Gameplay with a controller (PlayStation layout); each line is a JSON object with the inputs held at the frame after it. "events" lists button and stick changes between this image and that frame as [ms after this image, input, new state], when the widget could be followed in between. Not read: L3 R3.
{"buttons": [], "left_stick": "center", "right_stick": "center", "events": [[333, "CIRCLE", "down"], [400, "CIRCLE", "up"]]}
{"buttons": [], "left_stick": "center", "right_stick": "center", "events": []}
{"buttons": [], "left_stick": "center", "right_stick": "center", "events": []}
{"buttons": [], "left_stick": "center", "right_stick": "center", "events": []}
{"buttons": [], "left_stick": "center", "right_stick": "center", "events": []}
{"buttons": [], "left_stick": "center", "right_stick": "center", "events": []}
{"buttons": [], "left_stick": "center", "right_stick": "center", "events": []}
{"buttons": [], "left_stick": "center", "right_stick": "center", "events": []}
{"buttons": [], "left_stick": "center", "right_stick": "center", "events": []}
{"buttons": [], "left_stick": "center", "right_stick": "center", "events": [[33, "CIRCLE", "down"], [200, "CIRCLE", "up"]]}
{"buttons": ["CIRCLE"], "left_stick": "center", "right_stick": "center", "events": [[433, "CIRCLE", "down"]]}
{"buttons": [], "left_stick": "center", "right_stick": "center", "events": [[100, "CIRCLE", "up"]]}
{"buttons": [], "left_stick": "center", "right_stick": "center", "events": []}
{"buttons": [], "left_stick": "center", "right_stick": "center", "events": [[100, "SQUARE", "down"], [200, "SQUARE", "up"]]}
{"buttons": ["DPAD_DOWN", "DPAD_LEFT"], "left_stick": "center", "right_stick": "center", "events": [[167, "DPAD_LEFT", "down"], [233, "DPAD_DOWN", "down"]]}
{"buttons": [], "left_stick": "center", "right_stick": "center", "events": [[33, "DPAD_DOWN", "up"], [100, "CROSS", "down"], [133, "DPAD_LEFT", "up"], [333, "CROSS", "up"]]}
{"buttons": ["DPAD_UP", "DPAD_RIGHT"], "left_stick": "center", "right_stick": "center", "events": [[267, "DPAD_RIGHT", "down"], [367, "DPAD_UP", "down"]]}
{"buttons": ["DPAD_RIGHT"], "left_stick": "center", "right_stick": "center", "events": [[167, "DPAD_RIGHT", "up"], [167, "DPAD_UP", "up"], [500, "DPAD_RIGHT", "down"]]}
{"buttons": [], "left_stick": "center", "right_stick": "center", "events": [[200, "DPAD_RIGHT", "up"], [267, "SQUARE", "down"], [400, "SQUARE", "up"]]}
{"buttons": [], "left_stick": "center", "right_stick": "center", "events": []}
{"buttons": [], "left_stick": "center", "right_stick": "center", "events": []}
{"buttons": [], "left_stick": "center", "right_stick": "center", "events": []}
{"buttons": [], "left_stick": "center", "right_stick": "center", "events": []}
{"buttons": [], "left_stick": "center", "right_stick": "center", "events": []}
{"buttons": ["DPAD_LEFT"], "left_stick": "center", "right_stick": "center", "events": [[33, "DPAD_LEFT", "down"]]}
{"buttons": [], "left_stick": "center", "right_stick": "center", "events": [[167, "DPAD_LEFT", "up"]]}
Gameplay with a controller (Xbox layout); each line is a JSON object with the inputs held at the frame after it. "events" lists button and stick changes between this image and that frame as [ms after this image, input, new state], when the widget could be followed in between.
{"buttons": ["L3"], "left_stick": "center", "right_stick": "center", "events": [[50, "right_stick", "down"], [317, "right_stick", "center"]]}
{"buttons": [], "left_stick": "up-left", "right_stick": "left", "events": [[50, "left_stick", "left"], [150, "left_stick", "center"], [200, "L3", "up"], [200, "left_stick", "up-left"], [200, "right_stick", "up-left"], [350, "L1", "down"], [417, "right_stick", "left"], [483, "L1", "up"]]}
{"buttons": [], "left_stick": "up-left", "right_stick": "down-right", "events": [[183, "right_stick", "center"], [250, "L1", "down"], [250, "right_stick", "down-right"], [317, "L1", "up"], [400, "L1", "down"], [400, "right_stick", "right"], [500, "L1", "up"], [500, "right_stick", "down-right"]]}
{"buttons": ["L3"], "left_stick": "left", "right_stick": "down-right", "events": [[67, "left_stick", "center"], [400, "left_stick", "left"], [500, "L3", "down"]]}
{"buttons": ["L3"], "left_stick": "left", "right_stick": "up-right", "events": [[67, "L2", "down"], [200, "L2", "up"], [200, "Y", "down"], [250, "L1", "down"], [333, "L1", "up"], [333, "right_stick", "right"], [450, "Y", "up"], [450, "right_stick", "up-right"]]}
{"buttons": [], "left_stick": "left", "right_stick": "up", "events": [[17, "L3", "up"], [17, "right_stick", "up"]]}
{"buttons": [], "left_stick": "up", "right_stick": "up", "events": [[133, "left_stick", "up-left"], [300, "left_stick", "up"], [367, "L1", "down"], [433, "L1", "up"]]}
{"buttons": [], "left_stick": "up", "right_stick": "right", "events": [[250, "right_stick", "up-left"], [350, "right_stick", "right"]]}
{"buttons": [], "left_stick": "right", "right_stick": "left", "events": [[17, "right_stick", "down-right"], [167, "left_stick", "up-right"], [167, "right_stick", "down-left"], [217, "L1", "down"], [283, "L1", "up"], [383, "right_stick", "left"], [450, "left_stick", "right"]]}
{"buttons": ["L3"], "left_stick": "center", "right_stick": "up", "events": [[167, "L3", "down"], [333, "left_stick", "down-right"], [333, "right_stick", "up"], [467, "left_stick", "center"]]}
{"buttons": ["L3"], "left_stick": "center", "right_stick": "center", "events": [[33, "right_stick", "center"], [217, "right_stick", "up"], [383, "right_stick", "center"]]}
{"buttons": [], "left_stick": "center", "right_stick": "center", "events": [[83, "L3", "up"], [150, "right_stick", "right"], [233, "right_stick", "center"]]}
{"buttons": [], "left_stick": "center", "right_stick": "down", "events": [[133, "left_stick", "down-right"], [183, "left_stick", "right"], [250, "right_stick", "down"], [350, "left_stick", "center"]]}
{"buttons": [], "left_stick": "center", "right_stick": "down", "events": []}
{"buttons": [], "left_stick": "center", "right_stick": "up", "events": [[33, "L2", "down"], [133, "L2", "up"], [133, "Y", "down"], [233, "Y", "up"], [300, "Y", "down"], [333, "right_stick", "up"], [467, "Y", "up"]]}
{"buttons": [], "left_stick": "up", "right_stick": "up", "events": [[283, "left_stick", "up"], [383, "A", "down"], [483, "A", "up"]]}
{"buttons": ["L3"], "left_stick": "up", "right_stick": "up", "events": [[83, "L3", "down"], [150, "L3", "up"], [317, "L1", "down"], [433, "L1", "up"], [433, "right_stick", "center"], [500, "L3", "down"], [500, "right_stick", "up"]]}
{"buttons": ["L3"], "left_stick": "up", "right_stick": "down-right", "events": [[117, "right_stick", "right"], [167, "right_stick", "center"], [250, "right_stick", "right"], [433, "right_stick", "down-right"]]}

Your objective - Determine how many lines above contain the word "could", then give the number by itself.

Final answer - 2